The original plantings of shrubs and grasses are well grown now and other plants have moved in, found places that suited them in matters of soil, drainage, aspect etc. and thrived. The result was fascinating blocks of colour and texture sometimes continuing for several hundred yards then disappearing altogether to be taken up again, like a recurring theme, miles further on. Dog daisies were sprinkled among the flowering grasses for miles but red campion, one of my top favourites, recurred in tightly defined blocks as though thickly chalked by a brilliant pink oil pastel. Buttercups, which filled adjacent meadows, moved to the roadside in longer runs and clothed it in yellow top to bottom though more thickly at the base of the banks where, presumably, moisture collected. Through Cumbria and, more frequently as we drove through Scotland, there were whole areas splodged with clumps of ferns. Clearly the drainage here really suited them, but then, they ceased as suddenly as they’d begun. Obviously habitat is all!

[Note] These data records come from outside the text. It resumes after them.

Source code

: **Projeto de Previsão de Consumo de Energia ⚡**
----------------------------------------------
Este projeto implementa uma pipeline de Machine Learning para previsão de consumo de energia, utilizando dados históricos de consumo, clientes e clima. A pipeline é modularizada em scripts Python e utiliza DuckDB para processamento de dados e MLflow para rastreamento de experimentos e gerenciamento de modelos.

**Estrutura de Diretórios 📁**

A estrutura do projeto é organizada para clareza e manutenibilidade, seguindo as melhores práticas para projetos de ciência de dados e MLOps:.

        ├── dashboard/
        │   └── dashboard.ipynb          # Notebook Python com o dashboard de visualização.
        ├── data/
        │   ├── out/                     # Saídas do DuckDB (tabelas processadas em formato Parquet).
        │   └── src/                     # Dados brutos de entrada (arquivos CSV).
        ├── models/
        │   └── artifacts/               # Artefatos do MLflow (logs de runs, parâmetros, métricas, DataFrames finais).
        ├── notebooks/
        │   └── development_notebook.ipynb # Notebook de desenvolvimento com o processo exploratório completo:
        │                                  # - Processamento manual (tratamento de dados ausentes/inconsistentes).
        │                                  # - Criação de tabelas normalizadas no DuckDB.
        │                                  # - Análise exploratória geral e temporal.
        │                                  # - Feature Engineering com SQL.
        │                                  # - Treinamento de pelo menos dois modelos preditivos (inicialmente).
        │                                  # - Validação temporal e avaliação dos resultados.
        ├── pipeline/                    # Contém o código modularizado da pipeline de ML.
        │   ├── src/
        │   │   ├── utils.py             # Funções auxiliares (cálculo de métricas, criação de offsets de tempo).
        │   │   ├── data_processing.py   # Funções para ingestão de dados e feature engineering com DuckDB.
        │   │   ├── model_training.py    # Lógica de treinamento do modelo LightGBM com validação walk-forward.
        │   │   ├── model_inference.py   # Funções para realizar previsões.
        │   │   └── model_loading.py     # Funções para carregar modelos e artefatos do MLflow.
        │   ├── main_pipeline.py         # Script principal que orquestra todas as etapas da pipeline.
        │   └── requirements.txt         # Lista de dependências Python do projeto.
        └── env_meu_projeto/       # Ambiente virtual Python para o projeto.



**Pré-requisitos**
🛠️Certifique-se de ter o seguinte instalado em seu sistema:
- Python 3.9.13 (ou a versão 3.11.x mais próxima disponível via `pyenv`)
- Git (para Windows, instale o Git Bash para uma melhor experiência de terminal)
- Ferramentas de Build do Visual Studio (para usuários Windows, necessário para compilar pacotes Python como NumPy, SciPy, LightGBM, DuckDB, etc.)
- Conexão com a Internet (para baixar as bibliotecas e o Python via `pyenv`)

Finding myself a passenger again as we skirted Loch Lomond I resumed my researches. At one point a distant hillside was covered in bluebells, a sky-blue watercolour wash over what once must have been woodland but was now rough pasture. A traffic build-up slowed us down and I was able to get a really close view of the verge where broadleaf woods came close to the carriageway and little wet flushes fed into a ditch. Here were more bluebells and stitchwort, a combination familiar from Middleton Woods and, in one damp spot, another favourite, a patch of wood sorrel with its fresh shamrock-like leaves and modest drooping flowers, white tinged with faintest pink. Even more exciting – we were stationary in a traffic jam by now – was what I spotted on the damp earth of a streamside bank: lime green leaves arranged in flat star-shapes. There, beside this busy highway, was one of our two truly carnivorous plants – the butterwort. Growing in poor, often acid, boggy soil, it supplements its meagre diet by trapping insects on its sticky leaves, breaking down the corpses and slowly ingesting the results.